In its report 'Dissecting a Hacktivist Attack', Imperva explained LulzSec was able to gain access to personal information of users on the MilitarySingles.com by using a remote file inclusion (RFI) attack against PHP-based applications, which compromise 77% of web applications.
In March Lulzsec Reborn said it had hacked into the MilitarySingles.com website and posted emails and other personal data of 170,937 accounts from MilitarySingles.com on Pastebin as part of the group’s Operation Digiturk.
LulzSec exploited a vulnerability in the photo upload functionality on MilitarySingles.com to upload an executable file disguised as an image file and gained control over the server, Imperva explained.

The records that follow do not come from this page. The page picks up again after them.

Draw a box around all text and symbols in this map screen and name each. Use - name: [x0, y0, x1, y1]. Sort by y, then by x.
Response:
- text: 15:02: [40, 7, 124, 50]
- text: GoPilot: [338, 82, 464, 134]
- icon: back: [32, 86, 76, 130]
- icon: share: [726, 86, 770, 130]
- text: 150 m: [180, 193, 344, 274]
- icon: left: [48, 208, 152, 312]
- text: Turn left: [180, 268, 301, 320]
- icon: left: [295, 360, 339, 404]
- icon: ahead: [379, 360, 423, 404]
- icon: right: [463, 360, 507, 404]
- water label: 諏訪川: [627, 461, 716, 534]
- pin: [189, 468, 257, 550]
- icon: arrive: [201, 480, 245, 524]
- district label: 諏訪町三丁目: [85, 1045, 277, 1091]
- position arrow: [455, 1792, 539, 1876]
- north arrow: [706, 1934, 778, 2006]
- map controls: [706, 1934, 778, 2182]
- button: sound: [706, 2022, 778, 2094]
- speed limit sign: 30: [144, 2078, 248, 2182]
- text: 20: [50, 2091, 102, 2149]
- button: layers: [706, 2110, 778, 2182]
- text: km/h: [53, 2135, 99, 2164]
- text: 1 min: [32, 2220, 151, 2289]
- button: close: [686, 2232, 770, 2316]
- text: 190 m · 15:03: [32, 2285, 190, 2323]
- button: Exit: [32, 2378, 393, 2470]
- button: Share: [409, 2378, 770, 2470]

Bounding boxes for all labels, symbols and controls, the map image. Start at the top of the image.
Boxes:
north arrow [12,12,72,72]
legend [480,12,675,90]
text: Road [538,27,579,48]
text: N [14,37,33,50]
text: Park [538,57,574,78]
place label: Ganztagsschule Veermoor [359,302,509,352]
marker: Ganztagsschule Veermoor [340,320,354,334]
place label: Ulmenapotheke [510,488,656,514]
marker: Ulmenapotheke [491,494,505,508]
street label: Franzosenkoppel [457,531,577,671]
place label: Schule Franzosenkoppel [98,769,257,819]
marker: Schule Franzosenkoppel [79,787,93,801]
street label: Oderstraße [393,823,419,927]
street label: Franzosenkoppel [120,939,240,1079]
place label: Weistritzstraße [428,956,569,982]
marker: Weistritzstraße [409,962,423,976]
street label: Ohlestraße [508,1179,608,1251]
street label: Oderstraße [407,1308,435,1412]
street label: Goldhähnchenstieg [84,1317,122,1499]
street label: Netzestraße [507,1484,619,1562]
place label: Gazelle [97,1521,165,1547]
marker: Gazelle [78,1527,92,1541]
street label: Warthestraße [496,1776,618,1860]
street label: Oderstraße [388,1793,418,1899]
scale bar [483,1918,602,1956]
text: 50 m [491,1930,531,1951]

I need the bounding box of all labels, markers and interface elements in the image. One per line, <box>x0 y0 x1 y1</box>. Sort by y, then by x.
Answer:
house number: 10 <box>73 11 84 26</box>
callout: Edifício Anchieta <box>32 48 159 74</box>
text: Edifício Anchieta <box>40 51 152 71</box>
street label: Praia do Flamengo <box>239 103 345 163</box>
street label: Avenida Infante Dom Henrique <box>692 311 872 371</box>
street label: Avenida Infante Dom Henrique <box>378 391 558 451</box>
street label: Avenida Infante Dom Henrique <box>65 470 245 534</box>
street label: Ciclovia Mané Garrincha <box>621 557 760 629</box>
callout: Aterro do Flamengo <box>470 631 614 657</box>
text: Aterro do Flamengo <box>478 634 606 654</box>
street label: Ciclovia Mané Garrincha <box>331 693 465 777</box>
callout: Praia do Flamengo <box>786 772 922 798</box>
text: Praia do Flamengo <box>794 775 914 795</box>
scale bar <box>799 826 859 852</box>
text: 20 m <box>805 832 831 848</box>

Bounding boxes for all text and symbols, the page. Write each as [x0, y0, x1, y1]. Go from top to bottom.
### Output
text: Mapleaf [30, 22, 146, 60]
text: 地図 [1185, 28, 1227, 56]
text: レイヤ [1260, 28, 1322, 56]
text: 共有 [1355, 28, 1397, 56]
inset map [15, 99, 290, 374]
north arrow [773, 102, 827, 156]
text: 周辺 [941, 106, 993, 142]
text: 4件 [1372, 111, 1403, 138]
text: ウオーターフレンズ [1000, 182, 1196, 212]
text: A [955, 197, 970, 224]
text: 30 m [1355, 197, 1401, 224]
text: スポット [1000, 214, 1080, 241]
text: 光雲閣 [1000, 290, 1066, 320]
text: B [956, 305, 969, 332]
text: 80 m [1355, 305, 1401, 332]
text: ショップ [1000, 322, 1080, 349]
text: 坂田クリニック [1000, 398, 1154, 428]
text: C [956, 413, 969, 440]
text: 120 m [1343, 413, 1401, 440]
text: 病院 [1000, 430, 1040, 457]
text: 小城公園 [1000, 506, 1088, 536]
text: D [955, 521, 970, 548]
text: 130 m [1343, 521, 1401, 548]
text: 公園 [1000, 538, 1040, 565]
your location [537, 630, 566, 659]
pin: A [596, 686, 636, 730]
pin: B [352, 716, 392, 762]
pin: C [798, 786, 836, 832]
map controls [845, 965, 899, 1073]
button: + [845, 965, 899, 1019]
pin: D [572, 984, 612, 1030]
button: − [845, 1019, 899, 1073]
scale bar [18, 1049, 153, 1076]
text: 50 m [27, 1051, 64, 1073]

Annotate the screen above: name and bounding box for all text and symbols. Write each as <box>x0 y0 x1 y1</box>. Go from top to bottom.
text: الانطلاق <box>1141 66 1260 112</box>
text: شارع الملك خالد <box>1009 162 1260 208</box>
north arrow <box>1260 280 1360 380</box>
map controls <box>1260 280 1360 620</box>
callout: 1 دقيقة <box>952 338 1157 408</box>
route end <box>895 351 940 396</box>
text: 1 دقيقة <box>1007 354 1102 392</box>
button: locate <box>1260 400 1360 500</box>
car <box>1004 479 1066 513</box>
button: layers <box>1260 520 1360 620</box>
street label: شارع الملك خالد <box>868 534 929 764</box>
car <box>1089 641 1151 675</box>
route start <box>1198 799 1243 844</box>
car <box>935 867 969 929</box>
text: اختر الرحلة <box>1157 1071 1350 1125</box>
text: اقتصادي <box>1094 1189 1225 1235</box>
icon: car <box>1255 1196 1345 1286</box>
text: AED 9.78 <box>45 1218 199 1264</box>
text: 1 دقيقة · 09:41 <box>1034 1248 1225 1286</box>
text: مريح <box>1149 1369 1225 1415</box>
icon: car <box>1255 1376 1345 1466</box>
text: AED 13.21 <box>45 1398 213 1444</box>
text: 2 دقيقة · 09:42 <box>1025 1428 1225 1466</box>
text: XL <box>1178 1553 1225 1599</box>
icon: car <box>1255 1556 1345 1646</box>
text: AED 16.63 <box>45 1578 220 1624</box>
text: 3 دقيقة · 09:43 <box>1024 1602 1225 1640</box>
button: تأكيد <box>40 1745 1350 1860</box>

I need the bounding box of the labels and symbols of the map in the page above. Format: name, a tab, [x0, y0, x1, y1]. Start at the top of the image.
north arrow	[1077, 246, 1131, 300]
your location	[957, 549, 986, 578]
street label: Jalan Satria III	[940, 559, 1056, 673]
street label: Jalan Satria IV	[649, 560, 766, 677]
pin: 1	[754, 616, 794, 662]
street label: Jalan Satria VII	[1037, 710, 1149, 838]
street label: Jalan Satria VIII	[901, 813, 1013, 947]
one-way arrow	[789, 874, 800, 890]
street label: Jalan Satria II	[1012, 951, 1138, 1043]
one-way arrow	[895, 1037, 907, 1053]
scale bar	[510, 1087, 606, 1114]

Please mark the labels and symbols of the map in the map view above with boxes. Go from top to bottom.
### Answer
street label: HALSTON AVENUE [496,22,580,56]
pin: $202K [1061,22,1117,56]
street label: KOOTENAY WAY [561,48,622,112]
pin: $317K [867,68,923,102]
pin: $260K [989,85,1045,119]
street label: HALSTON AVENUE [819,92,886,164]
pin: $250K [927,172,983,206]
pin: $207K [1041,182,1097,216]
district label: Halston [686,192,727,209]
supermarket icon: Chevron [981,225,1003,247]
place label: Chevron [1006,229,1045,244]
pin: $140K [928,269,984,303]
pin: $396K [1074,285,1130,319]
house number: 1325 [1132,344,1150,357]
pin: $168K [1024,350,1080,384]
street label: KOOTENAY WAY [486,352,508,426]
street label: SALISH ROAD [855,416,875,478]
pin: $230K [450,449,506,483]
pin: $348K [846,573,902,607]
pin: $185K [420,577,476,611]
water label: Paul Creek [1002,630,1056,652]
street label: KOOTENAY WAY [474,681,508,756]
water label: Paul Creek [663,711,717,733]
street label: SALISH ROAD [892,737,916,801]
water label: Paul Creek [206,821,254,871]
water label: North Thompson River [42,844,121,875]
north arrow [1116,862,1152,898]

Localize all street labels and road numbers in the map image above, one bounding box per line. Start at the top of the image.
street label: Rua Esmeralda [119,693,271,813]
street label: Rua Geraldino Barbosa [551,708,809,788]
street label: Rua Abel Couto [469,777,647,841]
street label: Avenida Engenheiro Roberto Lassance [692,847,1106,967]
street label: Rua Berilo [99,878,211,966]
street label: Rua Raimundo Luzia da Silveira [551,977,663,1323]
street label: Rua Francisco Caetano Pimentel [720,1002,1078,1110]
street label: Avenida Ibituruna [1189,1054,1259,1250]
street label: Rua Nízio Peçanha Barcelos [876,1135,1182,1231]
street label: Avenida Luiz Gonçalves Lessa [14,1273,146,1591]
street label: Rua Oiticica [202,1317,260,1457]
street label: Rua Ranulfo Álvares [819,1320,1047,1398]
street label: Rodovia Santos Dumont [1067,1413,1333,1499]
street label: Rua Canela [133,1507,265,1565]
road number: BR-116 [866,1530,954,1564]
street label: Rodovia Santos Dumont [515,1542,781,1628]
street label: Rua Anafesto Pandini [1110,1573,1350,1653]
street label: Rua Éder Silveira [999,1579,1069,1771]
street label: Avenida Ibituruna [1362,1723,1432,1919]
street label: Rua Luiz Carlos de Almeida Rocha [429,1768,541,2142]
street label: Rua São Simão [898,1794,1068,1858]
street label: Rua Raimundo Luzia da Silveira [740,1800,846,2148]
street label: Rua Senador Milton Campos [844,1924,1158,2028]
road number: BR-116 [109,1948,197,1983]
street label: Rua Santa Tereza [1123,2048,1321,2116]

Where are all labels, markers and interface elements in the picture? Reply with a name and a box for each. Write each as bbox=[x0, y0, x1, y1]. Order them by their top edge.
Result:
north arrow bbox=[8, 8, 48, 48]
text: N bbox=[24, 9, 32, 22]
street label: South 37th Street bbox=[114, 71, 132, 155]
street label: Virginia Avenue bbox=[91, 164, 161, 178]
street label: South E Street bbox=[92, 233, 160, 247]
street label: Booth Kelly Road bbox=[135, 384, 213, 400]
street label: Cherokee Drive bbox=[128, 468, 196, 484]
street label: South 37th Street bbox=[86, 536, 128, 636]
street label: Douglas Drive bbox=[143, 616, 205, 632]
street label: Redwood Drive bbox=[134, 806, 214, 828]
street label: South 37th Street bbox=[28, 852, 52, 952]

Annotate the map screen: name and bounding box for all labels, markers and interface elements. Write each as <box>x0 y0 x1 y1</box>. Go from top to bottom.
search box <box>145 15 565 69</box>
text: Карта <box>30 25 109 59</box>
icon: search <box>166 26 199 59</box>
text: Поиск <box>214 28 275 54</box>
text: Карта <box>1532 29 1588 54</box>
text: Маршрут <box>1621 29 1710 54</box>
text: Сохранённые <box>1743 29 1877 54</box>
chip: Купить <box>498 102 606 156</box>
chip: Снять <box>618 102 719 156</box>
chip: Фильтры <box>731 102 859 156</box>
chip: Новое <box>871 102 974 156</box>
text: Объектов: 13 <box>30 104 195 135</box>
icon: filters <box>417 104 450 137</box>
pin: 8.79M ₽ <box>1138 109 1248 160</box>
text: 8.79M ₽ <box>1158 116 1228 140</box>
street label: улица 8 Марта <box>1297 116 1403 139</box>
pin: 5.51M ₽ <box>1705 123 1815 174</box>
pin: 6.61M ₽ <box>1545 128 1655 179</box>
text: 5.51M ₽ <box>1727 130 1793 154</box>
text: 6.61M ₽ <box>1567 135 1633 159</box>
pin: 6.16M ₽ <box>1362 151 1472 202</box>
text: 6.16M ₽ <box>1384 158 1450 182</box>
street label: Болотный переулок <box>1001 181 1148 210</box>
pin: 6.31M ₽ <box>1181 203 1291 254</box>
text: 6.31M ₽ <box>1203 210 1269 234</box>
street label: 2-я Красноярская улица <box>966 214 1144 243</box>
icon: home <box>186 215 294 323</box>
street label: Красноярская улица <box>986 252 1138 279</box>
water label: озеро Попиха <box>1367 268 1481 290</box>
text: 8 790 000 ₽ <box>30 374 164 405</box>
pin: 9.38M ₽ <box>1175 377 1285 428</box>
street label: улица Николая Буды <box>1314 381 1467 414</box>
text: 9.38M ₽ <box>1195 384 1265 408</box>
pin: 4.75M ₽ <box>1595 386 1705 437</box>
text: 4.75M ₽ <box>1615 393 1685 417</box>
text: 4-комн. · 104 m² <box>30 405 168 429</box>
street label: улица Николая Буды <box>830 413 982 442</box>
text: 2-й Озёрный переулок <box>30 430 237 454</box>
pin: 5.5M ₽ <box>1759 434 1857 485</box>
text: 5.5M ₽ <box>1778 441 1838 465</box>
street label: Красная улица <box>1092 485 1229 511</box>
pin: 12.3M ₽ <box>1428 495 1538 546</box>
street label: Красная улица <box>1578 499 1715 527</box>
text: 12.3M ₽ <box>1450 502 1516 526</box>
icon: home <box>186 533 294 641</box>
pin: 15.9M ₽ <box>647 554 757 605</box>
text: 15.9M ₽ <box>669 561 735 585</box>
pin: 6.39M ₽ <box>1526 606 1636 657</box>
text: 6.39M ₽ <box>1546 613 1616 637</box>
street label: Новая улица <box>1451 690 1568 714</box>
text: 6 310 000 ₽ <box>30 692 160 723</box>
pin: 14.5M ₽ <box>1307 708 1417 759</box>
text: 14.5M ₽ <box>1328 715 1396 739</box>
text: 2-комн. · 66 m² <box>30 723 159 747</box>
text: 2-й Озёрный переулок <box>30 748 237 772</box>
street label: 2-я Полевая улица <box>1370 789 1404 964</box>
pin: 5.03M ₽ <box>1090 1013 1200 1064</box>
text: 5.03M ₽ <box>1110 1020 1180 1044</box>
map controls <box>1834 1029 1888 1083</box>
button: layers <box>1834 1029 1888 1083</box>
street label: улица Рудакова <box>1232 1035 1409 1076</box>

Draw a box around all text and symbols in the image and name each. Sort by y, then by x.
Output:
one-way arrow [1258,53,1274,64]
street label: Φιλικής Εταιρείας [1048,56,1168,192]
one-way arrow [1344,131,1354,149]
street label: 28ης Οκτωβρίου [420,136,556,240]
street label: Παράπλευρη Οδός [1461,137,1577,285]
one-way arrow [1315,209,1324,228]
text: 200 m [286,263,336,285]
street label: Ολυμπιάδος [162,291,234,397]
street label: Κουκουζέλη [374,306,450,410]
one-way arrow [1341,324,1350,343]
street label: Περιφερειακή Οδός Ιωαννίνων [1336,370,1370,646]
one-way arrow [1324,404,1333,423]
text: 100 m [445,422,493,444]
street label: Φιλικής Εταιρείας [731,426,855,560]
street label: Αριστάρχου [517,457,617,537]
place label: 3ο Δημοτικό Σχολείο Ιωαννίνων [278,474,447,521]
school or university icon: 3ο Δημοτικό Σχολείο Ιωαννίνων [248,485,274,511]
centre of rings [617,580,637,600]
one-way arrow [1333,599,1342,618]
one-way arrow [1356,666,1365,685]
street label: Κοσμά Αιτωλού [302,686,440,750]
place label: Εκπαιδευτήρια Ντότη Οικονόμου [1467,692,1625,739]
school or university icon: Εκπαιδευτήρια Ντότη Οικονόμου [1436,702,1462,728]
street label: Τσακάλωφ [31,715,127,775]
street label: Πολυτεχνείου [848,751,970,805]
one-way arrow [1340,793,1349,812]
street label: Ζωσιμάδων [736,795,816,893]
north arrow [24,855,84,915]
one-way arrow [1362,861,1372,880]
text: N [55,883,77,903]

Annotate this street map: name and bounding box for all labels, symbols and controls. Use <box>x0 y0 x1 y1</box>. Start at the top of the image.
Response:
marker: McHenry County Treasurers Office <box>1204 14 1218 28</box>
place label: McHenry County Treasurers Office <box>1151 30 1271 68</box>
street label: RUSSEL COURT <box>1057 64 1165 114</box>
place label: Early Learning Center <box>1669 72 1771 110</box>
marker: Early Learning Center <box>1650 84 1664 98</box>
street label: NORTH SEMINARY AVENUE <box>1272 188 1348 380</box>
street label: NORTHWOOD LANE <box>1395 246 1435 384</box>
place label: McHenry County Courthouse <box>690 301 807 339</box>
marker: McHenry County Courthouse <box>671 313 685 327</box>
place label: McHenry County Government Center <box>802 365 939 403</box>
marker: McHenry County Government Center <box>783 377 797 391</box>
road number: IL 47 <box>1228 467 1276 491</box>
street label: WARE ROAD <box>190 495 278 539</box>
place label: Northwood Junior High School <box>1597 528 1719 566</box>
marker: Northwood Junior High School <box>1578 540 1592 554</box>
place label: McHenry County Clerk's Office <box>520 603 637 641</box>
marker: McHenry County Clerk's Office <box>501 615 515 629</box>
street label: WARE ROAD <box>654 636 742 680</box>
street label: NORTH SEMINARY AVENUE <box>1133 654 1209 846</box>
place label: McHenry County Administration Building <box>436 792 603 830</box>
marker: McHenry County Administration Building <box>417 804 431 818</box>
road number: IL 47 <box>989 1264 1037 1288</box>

“The hackers in this case were able to use a web application vulnerability, which allowed them to upload an executable file and take over the web server”, said Tal Beery, web security research team leader at Imperva’s Application Defense Center.
“The ability of uploading content generated by untrusted parties, such as the user, to the trusted platform, such as the server, is really problematic”, Beery explained. Websites should separate the untrusted user-generated content from the trusted applications, he added.
Despite evidence in the form of published user account information, the web administrator for MilitarySingles.com adamantly denied that the site had been attacked.
“It really showed that when you have no visibility you really don’t know anything about the security of your website”, Beery told Infosecurity. “When you don’t have the right tool to monitor traffic to the site, your site can be hacked and you won’t be aware of it because there aren’t any symptoms”, he added.
Imperva estimated that, because of “archaic methods of password encryption”, more than 90% of the MilitarySingles.com passwords were cracked within nine hours. “Strong password policies aren’t enough. In addition, enterprises must use of a special form of encryption known has ‘salted digests’. A salted value should increase the cost of guessing the password so that financially motivated hackers will not make such an investment”, the report argued.
Imperva also questioned whether it is appropriate for military and government employees with links to sensitive information to participate in social networking websites and suggested that new public security policies may be required to prevent future breaches.